Autre accident marquant, celui de Fukushima a renforcé le rôle de l’information dans l’organisation de crise gouvernementale, avec un travail en continu sur toute la durée de l’événement. Il s’agissait de faire connaître aux autorités et au public les aspects techniques ainsi que les impacts en France – aucun – et au Japon, pour les ressortissants français vivant sur place. Cette expérience est venue alimenter la réflexion de l’IRSN sur l’évolution de la doctrine de crise, en particulier l’assouplissement des stratégies de protection de la population : délimitation de périmètres, distribution d’iode…

Afin d’améliorer leurs méthodes de travail, la douzaine de collaborateurs de la cellule participe, en moyenne, à six exercices annuels avec pression médiatique simulée par des journalistes.

 

Une information 2.0

« La cellule s’appuie sur des retours d’expérience (Rex) pour identifier les évolutions à apporter à son organisation, précise la directrice de la communication. En effet, l’accident de Fukushima a montré la nécessité d’accroître le vivier des communicants et ces exercices sont, de ce point de vue, très formateurs. »

L’augmentation des phé­nomènes annonciateurs de crise, notamment médiatiques, a amené la cellule à renforcer sa veille Internet et à développer une stratégie de communication 2.0 : diffusion de messages via le site irsn.fr et les réseaux sociaux, notamment Twitter. Cela contribue à diminuer l’angoisse de la population en cas d’alerte.

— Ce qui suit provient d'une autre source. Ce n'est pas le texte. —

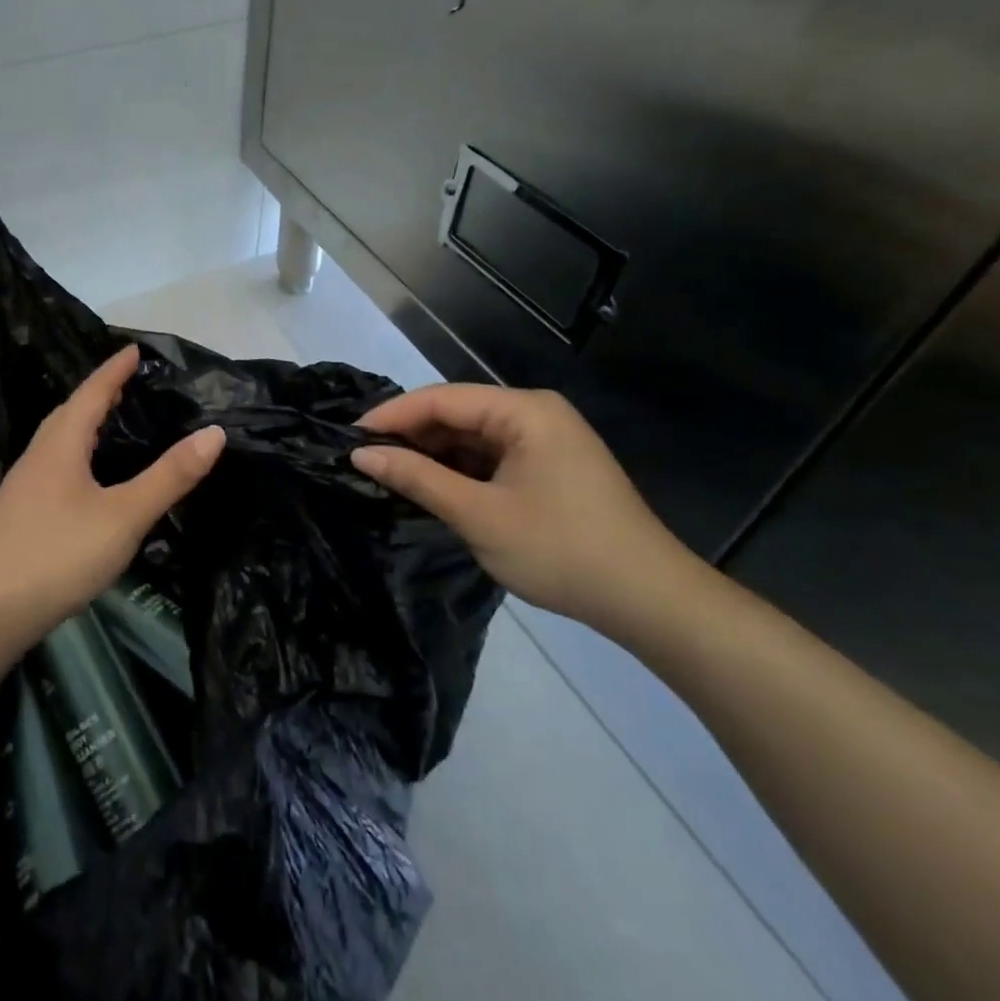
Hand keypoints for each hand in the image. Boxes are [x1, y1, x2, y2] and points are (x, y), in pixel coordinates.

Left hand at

L’information ne se limite pas aux incidents ou accidents. « Elle s’inscrit dans un continuum. Expositions, débats publics, conférences… Nous saisissons les opportunités de faire de la pédagogie pour développer la culture du risque et de la radioprotection », conclut Marie-Pierre Bigot. Aujourd’hui, l’expertise de l’IRSN dans ce domaine est de plus en plus demandée, notamment à l’international.

 

À la rencontre des riverains

​Novembre 2010 : une pollution au tritium est détectée dans une entreprise de Saint-Maur-des-Fossés (Val-de-Marne). La source est rapidement identifiée. Certains salariés sont contaminés et les riverains s’inquiètent.

Malgré le risque sanitaire faible, l’IRSN, en concertation avec l’ASN, le maire et le préfet, prend en charge les riverains souhaitant être suivis. Un expert se rend chez chacun d’eux afin de leur remettre leurs résultats d’analyse radiotoxicologique d’urine et de les rassurer : la plupart sont négatifs, une dizaine sont positifs mais sans impact sur la santé. Des experts participent à des réunions publiques avec les habitants du quartier pour les informer et répondre à leurs interrogations.